>> BEGIN DOCUMENT

Senior Lecturer, Mmu

Quotation Marks
Not to comply with one’s obligation affects the reputation of that given state

The Brexit effect

The Brexit effect


The controversial internal market bill is compounding the complexities around how international law will be taught in future, says Dr Jorge Emilio Núñez 

Brexit is effectively taking place on 31 December 2020. In preparation, the UK and the EU concluded the withdrawal agreement – which is underpinned by international law – in 2019. 

The teaching of international law is a key component of any modern law degree. In the second year at our law school, we teach a specific unit focusing on the legal relationship between the UK and EU. It builds upon previous skills introduced in effective legal research, using sources and legal writing.

Like any international agreement, no signing party can unilaterally amend or disapply the withdrawal agreement. Surprisingly, the UK government’s proposed internal market bill overrides parts of the withdrawal agreement that relate to trade with Northern Ireland. This is particularly puzzling because to avoid a hard border between Ireland and Northern Ireland, the latter would have to comply with the EU single market norms. 

To add to the confusion, there are voices in politics, academia, social media and others bringing legal and extra-legal arguments claiming a breach in international law by the UK and, conversely, the UK’s right as a sovereign state to do as it wishes.

To help our students better understand the impact that Brexit and the new internal market bill will have in the UK, we must stress the importance of looking at how the UK, international law and EU law are related; and to distinguish what is law from what is not.

Laws with a difference

EU law is a type of international law – that is, regional international law. Until recently, the EU had to do with its own (EU) law and 28 different national legal orders (the UK being one of these). With Brexit, the way in which this legal relationship operates will soon change for the UK.

International law is created by, and binding between, sovereign states (and international organisations). Treaty law is based on the principle of pacta sunt servanda whereby treaty obligations freely concluded by a state must be respected by that state. The term means that ‘agreements must be kept’ and, accordingly, obligations must be performed in good faith. States cannot invoke their national law as an excuse for failing to perform their treaty obligations towards other contracting states. 

An important point to note is that the status of international rules within the domestic legal order is determined by constitutional rules of the state. The internal effect of a treaty is a matter of national law. That is to say, it is up to each sovereign state to decide whether international law and national law are part of the same legal system, or two different legal systems.

>> END DOCUMENT

In the Brexit article, which parts of the withdrawal agreement does the proposed internal market bill override?

>> BEGIN MATERIAL SUPPLIED

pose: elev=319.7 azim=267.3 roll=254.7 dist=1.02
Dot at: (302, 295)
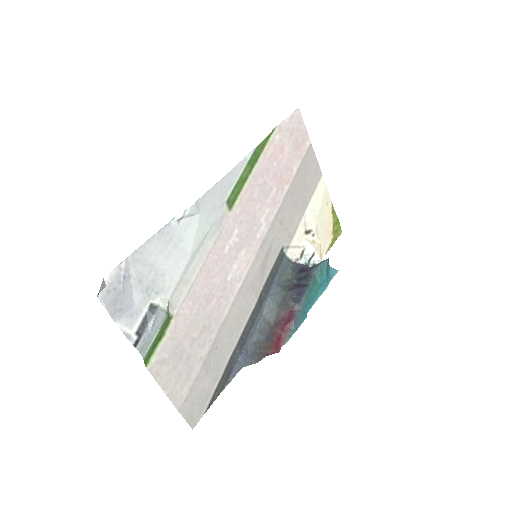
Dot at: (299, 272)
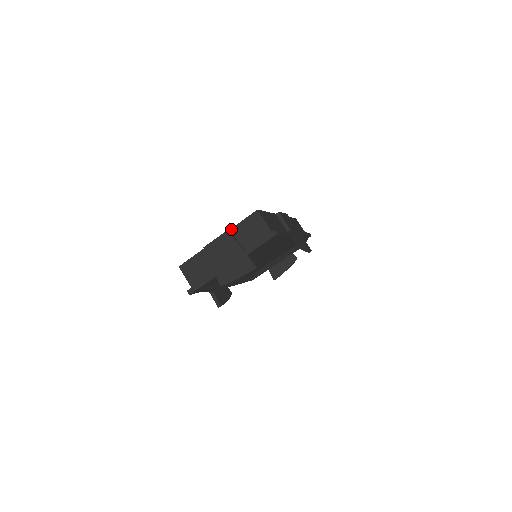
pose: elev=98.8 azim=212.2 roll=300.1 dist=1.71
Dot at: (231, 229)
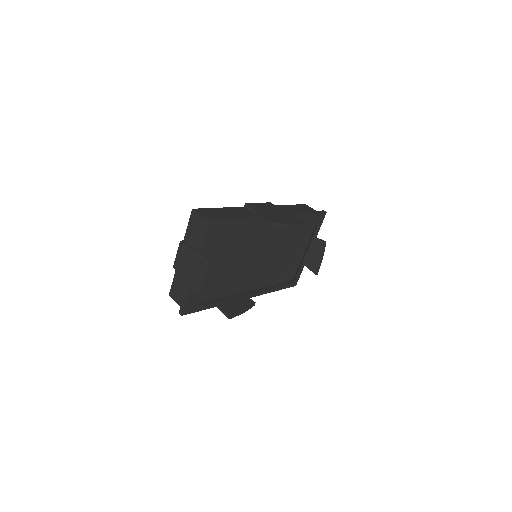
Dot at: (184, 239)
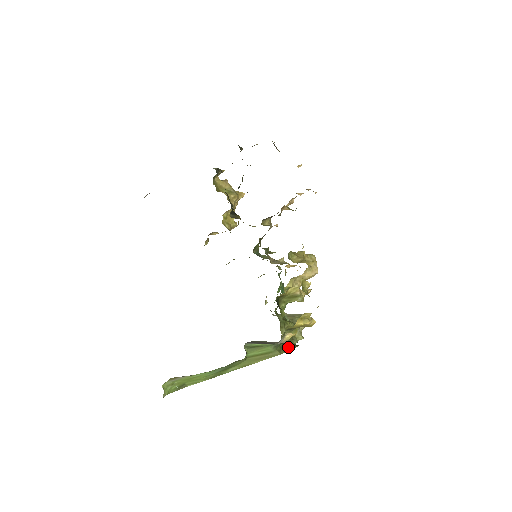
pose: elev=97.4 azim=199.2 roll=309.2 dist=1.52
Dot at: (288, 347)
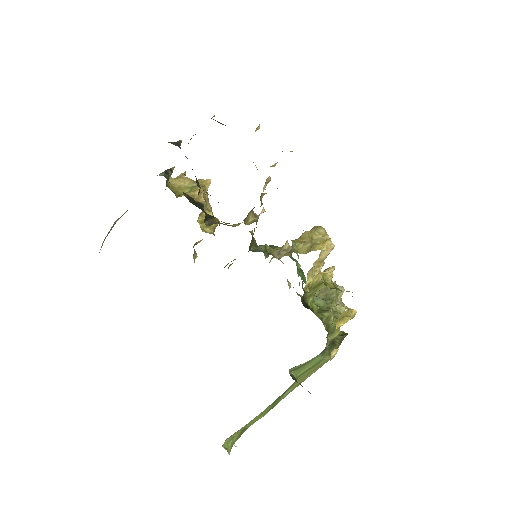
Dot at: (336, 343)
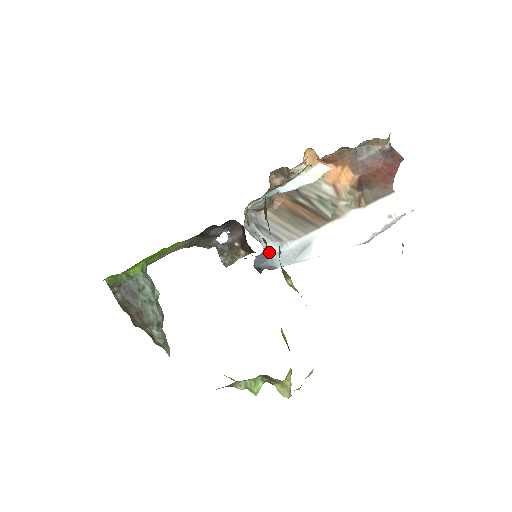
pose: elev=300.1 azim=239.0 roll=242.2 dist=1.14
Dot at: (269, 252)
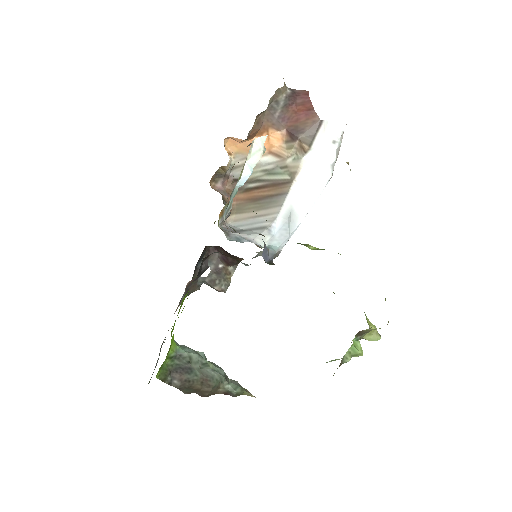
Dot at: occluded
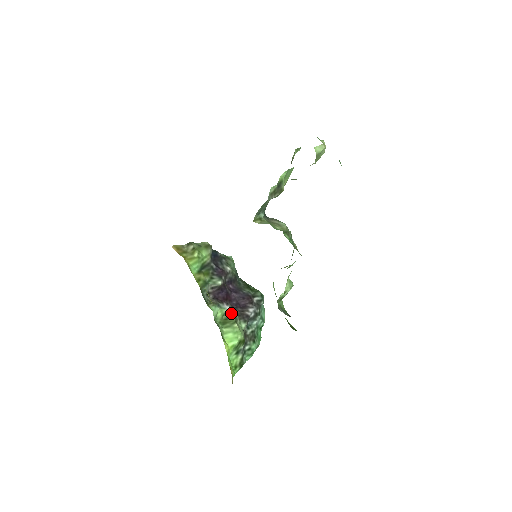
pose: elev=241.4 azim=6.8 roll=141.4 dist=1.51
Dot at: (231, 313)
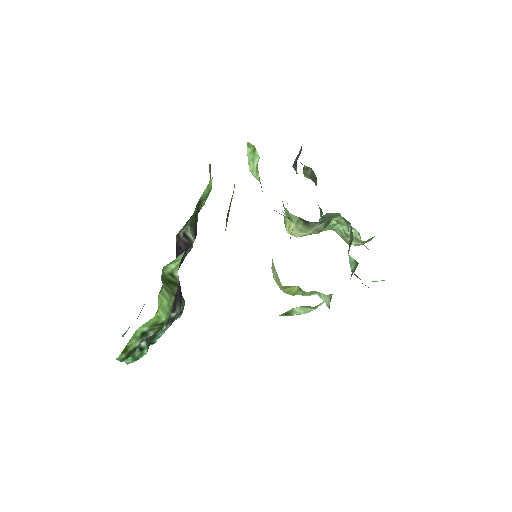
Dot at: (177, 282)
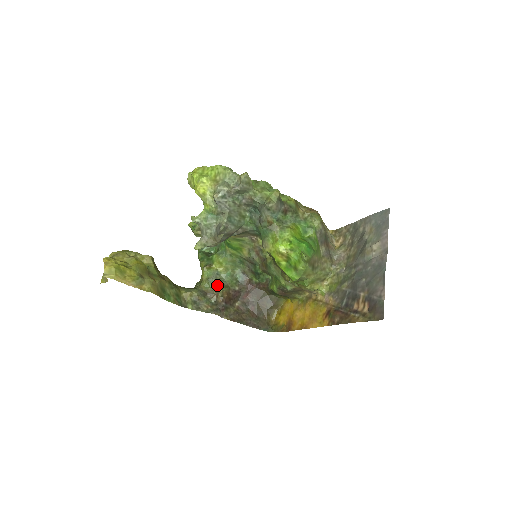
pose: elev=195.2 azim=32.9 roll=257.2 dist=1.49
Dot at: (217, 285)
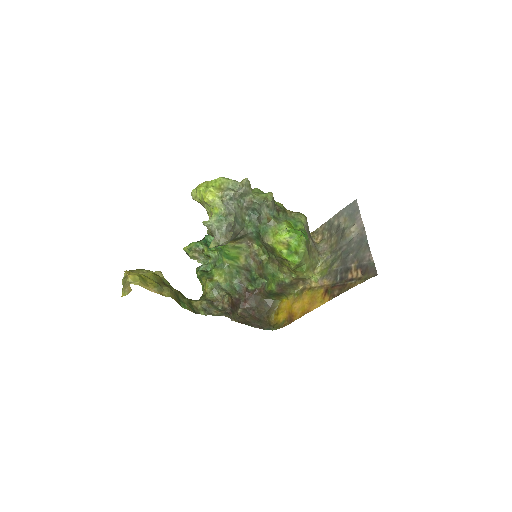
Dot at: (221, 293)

>> END MATERIAL SUPPLIED
>> BEGIN MATERIAL SUPPLIED

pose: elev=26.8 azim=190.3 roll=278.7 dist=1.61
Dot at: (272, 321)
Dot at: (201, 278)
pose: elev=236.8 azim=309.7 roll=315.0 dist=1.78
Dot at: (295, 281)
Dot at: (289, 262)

>> END MATERIAL SUPPLIED

# IN RESPONSE:
The parts that relate to trade with Northern Ireland.